DATA TO USE →

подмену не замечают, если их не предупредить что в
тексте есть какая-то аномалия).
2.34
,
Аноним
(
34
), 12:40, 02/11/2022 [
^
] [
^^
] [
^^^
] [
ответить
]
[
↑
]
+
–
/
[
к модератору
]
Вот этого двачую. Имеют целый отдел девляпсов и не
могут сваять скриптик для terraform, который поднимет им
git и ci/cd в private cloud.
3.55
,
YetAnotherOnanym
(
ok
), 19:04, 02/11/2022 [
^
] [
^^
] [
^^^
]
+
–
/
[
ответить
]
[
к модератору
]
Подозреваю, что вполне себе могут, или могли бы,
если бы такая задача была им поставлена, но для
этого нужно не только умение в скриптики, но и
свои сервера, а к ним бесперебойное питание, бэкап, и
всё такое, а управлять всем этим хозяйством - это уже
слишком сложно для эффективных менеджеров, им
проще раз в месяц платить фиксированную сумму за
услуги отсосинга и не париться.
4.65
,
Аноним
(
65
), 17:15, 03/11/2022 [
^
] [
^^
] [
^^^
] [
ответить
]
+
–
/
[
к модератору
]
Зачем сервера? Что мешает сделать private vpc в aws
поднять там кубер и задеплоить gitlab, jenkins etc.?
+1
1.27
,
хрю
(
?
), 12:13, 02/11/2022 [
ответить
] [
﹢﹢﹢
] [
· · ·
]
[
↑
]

WHAT THE TASK REQUIRES → Copy the lines from the start of the data verbatim, stopping after the line containing "Вот этого двачую.".

OUTPUT →
подмену не замечают, если их не предупредить что в
тексте есть какая-то аномалия).
2.34
,
Аноним
(
34
), 12:40, 02/11/2022 [
^
] [
^^
] [
^^^
] [
ответить
]
[
↑
]
+
–
/
[
к модератору
]
Вот этого двачую. Имеют целый отдел девляпсов и не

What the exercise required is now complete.